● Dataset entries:
= Beginning of Section =
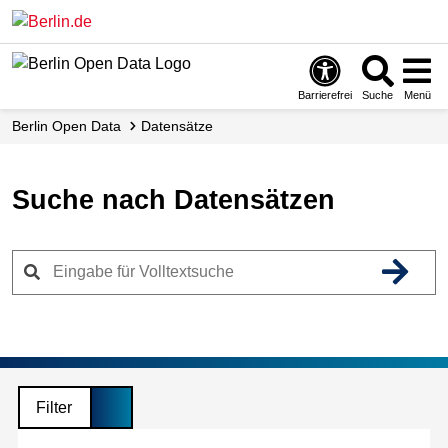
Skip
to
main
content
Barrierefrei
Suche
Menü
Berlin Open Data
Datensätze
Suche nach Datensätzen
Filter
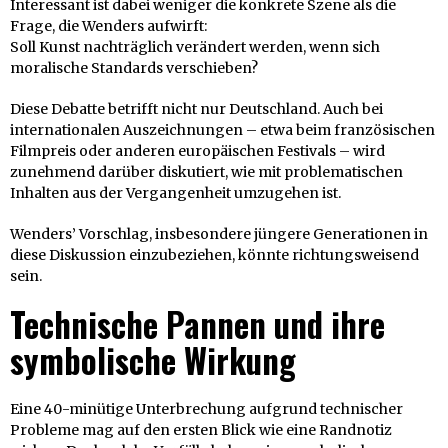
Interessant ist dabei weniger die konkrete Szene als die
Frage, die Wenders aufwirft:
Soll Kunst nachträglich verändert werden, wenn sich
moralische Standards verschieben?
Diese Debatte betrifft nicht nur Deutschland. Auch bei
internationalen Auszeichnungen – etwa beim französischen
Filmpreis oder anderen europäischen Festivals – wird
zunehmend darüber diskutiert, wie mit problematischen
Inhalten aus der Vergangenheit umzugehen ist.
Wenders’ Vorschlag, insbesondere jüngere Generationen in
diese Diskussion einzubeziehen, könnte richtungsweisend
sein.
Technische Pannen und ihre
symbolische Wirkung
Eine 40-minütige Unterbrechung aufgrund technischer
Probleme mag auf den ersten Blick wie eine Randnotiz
= End of Section =
= Beginning of Section =
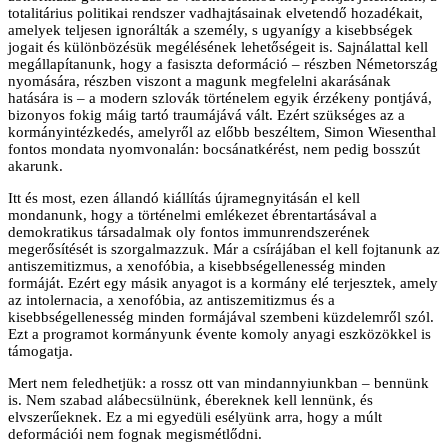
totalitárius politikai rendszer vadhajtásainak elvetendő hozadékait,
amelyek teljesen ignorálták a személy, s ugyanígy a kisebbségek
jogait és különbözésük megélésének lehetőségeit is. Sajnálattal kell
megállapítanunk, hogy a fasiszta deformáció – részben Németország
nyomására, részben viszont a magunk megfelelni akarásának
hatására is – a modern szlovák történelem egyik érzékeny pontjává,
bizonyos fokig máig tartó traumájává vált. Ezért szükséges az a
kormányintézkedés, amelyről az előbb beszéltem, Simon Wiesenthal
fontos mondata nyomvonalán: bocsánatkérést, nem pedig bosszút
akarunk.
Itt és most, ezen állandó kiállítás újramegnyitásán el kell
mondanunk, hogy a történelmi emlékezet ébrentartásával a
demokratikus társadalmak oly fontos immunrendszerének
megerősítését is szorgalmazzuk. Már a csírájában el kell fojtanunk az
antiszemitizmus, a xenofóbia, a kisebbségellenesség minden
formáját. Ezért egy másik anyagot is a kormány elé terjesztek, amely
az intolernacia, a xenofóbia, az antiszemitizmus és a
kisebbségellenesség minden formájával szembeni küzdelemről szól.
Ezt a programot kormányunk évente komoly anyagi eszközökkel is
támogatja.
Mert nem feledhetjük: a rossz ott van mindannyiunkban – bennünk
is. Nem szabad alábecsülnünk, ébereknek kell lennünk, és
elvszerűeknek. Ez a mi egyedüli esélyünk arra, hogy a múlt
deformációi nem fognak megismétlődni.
= End of Section =
Every line above from the line with "megállapítanunk, hogy a" to the line with "formáját. Ezért egy", both included, must be reproduced exactly, and no other line may appear.

● Response to the task:
megállapítanunk, hogy a fasiszta deformáció – részben Németország
nyomására, részben viszont a magunk megfelelni akarásának
hatására is – a modern szlovák történelem egyik érzékeny pontjává,
bizonyos fokig máig tartó traumájává vált. Ezért szükséges az a
kormányintézkedés, amelyről az előbb beszéltem, Simon Wiesenthal
fontos mondata nyomvonalán: bocsánatkérést, nem pedig bosszút
akarunk.
Itt és most, ezen állandó kiállítás újramegnyitásán el kell
mondanunk, hogy a történelmi emlékezet ébrentartásával a
demokratikus társadalmak oly fontos immunrendszerének
megerősítését is szorgalmazzuk. Már a csírájában el kell fojtanunk az
antiszemitizmus, a xenofóbia, a kisebbségellenesség minden
formáját. Ezért egy másik anyagot is a kormány elé terjesztek, amely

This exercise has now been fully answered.